Commanders and leaders
- Khoja Zufar Mustafa Bayram: Nuno da Cunha

Strength
- 10,000–12,000 men 2 galleons 70 oarships of various sizes several basilisks: About 400 vessels:; 14 galleons; 6 naus; 2 war caravels; 5 large supply junks; 2 galleasses; 12 galleys; 16 half-galleys; 228 light-galleys; 115 small craft and merchantships; 30,000 men, including: 3,560 Portuguese soldiers; 2,000 Malabarese auxiliaries; 8,000 combat slaves 3,000 slave gunners; ; 1,450 Portuguese sailors; 4,000 Malabarese sailors or rowers; 800 junk ship crew;

Casualties and losses
- 800: 31 dead 120 wounded

= Siege of Diu (1531) =

1531 siege in India

The siege of Diu occurred when a combined Ottoman-Gujarati force defeated a Portuguese attempt to capture the city of Diu in 1531. The victory was partly the result of Ottoman firepower over the Portuguese besiegers deployed by Mustafa Bayram, an Ottoman expert.

Shortly before the siege the Portuguese encountered roughly 800 enemy soldiers at Siyâl Bet island, engaged them in combat, and killed them all. There were 9 or 17 Portuguese killed and 120 wounded. They then sailed for Diu, but the Muslim alliance defeated them and killed 14.

Although Diu was successfully defended, victory was short-lived: Diu was blockaded and the Portuguese armada was diverted towards more exposed Gujarati cities.

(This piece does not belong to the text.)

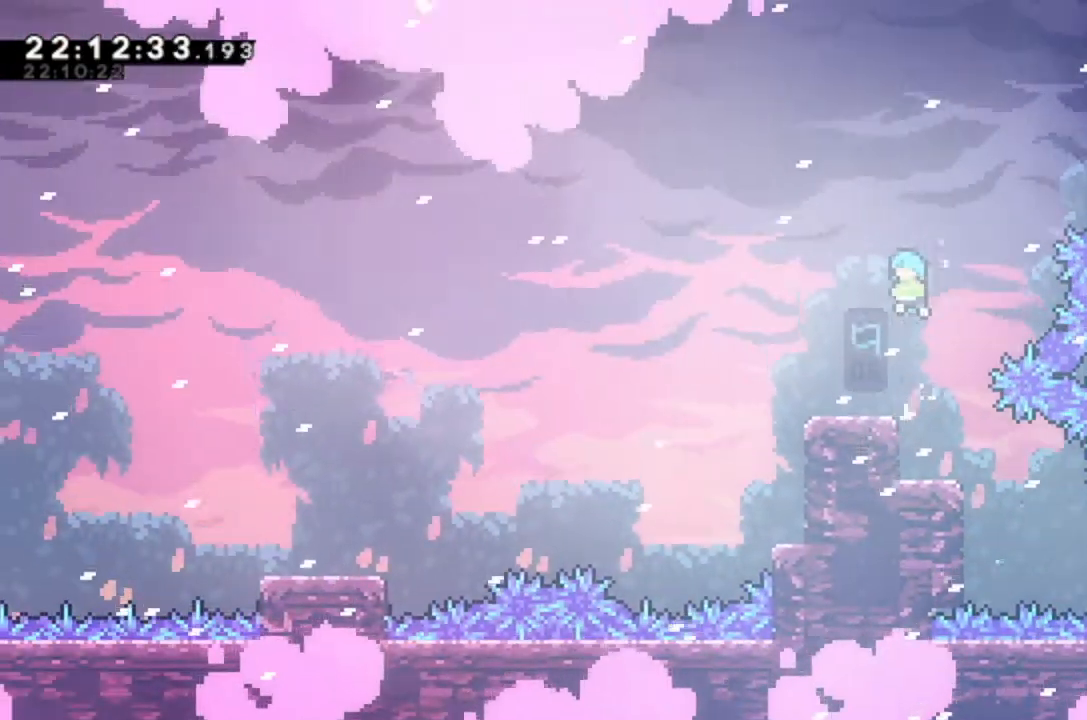
{"keys": [], "events": [[33, "grab", "up"], [33, "jump", "up"], [133, "left", "up"]]}
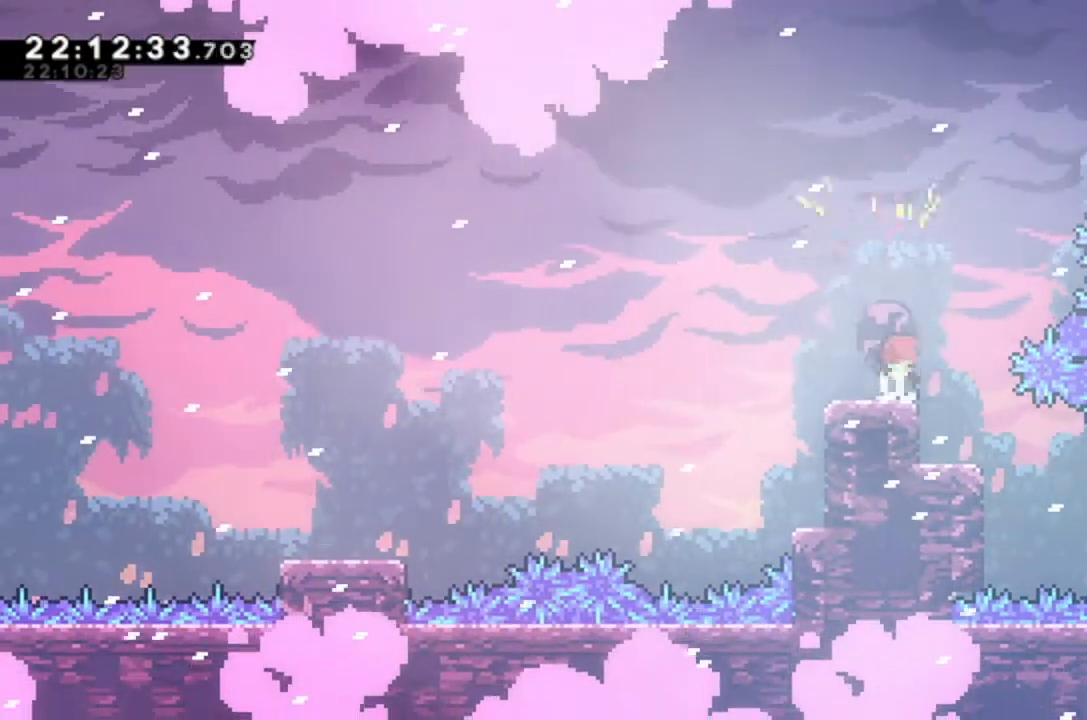
{"keys": [], "events": [[33, "down", "down"], [100, "down", "up"], [200, "down", "down"], [233, "down", "up"], [267, "down", "down"], [333, "down", "up"], [433, "down", "down"], [467, "down", "up"]]}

Ghogha, Surat, Mangrol, Somnath, Bassein, Tarapur, Kelva, Mahim, Bulsar, Agashi, Patam, Pate, and many smaller settlements were assaulted and sacked, some never recovering from the attacks.

In 1534, Sultan Bahadur of Gujarat signed a peace treaty with Governor Nuno da Cunha, granting the Portuguese the territory of Bassein, including Bombay. In 1535, the Portuguese were allowed to construct a fortress at Diu.

==See also==
- Siege of Diu (1538)
- Siege of Diu (1546)

==Notes==

- Gujarati name for jackal island, one of three islands near Diu, João de Barros calls it Ilha de Bet.